Pero lo anterior tiene un maldito costo. Ser raro cuesta caro, sobre todo cuando eres adolescente, vives en este jodido país y eres lector. De manera estúpida, un adolescente promedio lector es similar al protagonista que tiene que luchar contra una horda urbana de zombies. Ya no digamos si el adolescente quiere ser lector-estudiante-empleado. Qué lejos ha quedado el concepto de McJob tanto en la literatura como en la vida real, más en un país donde asesinar, secuestrar, vender y prostituir siempre serán opciones viables para sobrevivir.

No es suficiente. Al costo de ser raro hay que agregarle los estúpidos valores. Muy lejos de las definiciones de libro de texto que nos escupía nuestro profesor de la clase llamada atrevidamente Ética y Valores I, para mí los valores son como el acné: conflictos que saltan de repente en tu cara, ante tu mirada estúpida. No se enseñan en las aulas con ejemplos cursis y predecibles, bajo el enfoque de competencias (#WTF). Los valores son como la diarrea: te agarran en la calle cuando menos te lo esperas, y tienes que resolver la situación ya, por bien de todos y el tuyo propio, a menos de que estés dispuesto a cagarla. Y yo nunca estuve dispuesto a cagarla, mucho menos con las drogas, de las cuales tuve que soportar un rápido y doloroso destete.
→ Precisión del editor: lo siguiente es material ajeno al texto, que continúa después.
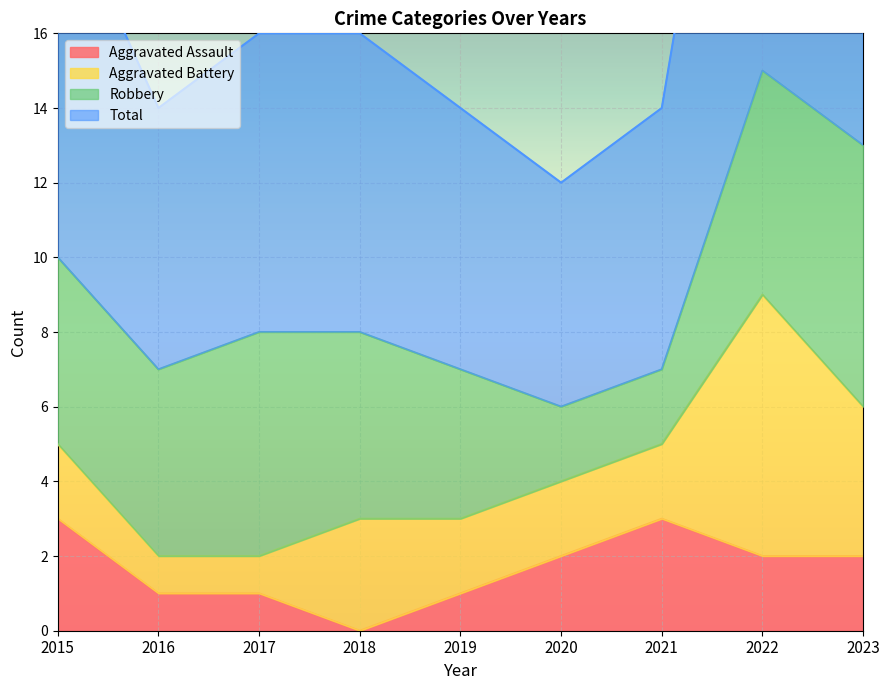

Which series has the widest spread of values?

Total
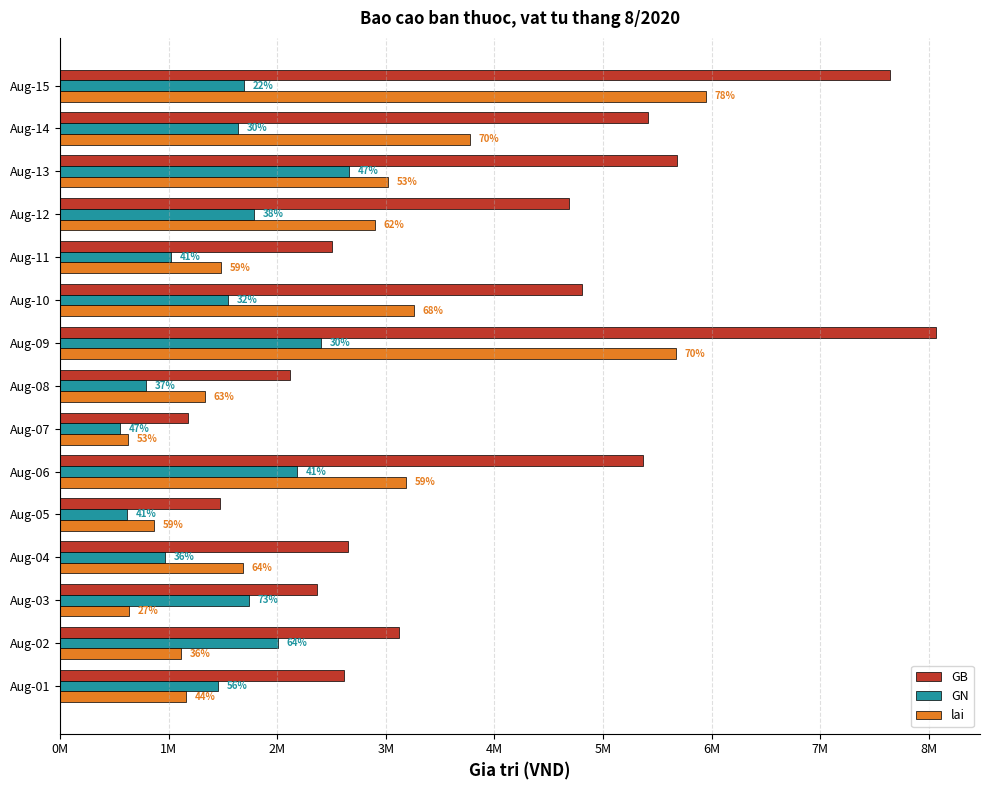

What are all the series names shown in the legend?

GB, GN, lai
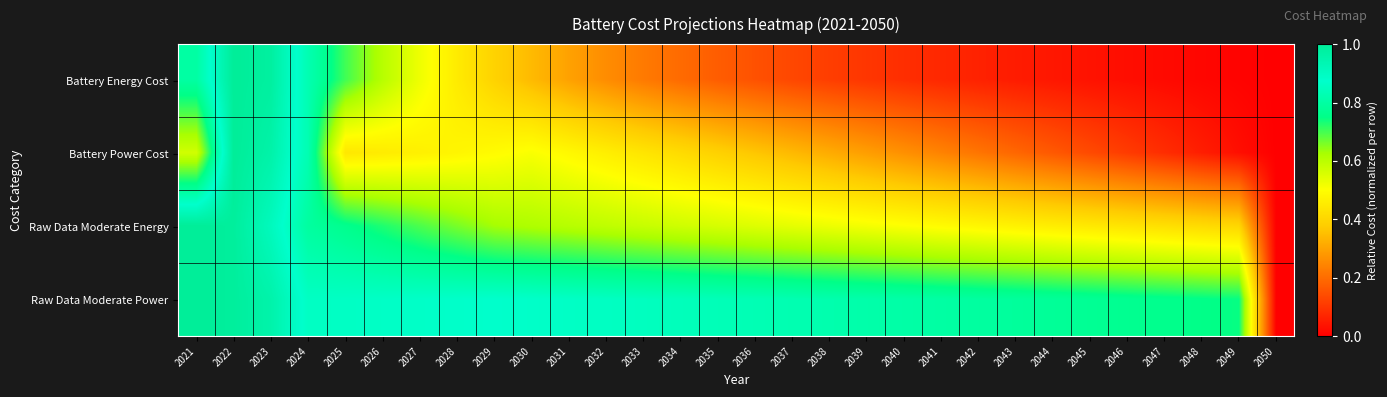

Which label corresponds to the smallest value in the chart?

2050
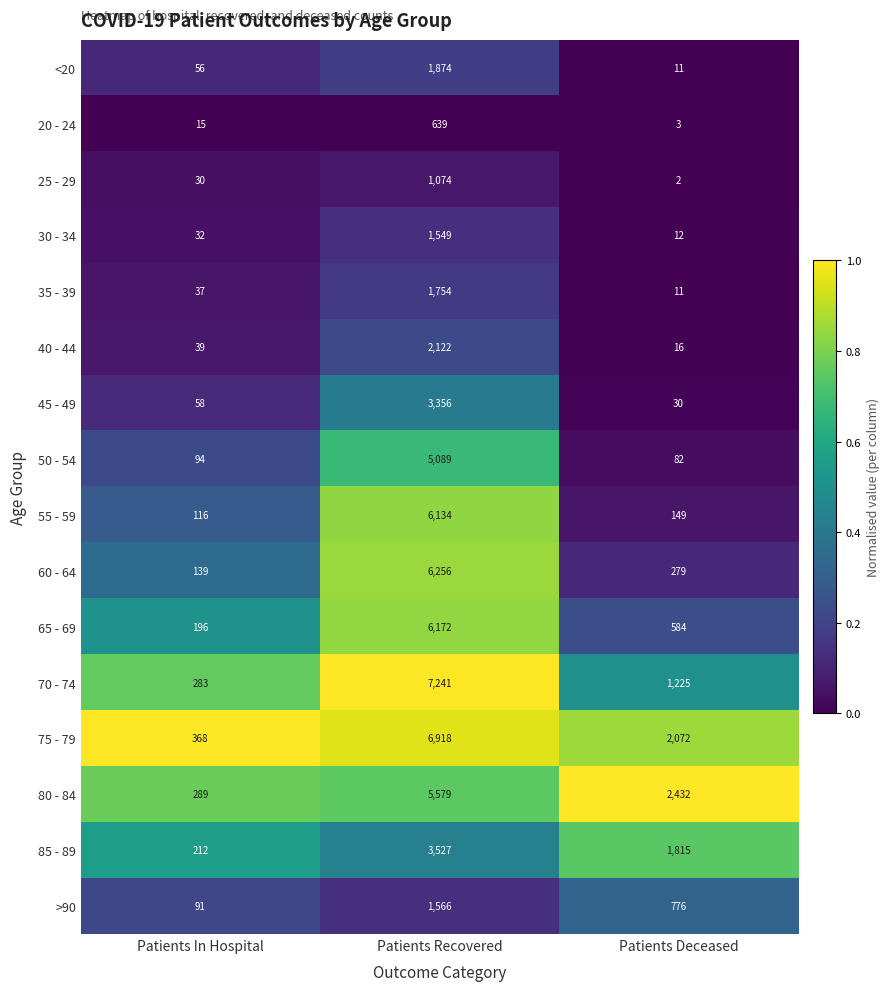

Rank the series by their maximum value, from lowest to highest.

20 - 24, 25 - 29, 30 - 34, >90, 35 - 39, <20, 40 - 44, 45 - 49, 85 - 89, 50 - 54, 80 - 84, 55 - 59, 65 - 69, 60 - 64, 75 - 79, 70 - 74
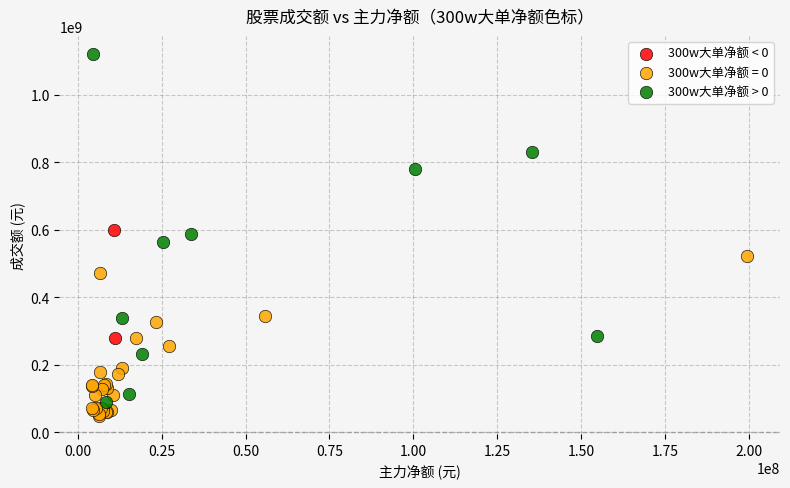

Which series contains the highest Y value?

300w大单净额 > 0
Pero muy oportuno.

El lugar común que aquí aplica es: “si tuviera lo suficiente no necesitaría tener un trabajo extra”. Y Mis valores me impiden darle por lo ilegal. Pero el punto es que no tengo siquiera lo necesario para ser adolescente-raro-con valores-legal-lector. Con la anterior conclusión cobró fuerza el letrero que estaba mal pegado en las afueras del KFC. Con los días miserables que te regalan pelusa y mugre en los bolsillos del pantalón, la frase “Únete a nuestro equipo triunfador” cobró fuerza estridente. Y mientras caminaba de regreso a casa, después de la escuela, porque tienes que elegir entre comer algo o viajar en transporte público, la frase “Solicitamos colaboradores” retumbaba en mis oídos (he aquí un lugar común).

Porque, si ponemos atención, no dice empleado, trabajador, ni mucho menos obrero (concepto cuya sinonimia ha alimentado a la posmodernidad). Dice colaborador: eufemismo que te invita a las masturbaciones mentales más tangibles de tus 17 años. Y son tangibles porque el colaborador no trabaja en la empresa, colabora en/con/para/por ella y así. El colaborador es una presencia ausente, anónima, pero activa para los intereses de la empresa. No por nada colaborador se parece a emprendedor. En otros lugares de comida rápida son más elocuentes. No les llaman colaborador sino asociado, y aquí es donde la cose fluye, porque eres más allá de un colaborador. Tan lejos del empleado, pero tan cerca del socio. Y así, en asociación cocinamos, limpiamos, sonreímos, cobramos y atendemos auto-server. Somos colaboradores, somos asociados para corporativos que fueron las delicias de las teorías de la conflagración de la década de los setenta. Y esos son lugares comunes de peso.